EXTRACTED DATA.

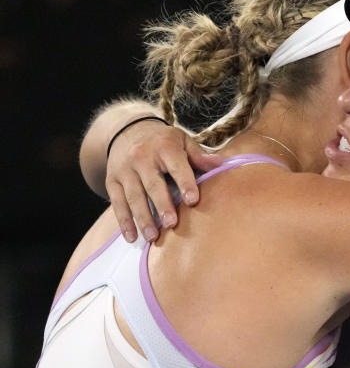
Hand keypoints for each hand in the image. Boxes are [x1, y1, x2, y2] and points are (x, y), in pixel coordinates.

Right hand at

* * *

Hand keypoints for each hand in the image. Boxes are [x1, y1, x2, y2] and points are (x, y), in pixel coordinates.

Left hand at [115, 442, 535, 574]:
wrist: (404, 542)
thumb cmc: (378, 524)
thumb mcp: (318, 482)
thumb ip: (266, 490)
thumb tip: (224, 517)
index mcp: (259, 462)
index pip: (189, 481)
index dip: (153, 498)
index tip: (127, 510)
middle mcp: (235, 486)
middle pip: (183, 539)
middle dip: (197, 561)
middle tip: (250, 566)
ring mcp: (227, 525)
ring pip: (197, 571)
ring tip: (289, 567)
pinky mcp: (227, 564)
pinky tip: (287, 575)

WHAT TO DO. Retype the records above, but only those lines that fall between the line containing "thumb tip: (224, 517)" and the line containing "pinky tip: (287, 575)", with both of those lines included, exactly as written.

FINAL ANSWER.
thumb tip: (224, 517)
index mcp: (259, 462)
index pip: (189, 481)
index dip: (153, 498)
index tip: (127, 510)
middle mcp: (235, 486)
middle pip: (183, 539)
middle dip: (197, 561)
middle tip: (250, 566)
ring mcp: (227, 525)
ring pip: (197, 571)
ring tip: (289, 567)
pinky mcp: (227, 564)
pinky tip: (287, 575)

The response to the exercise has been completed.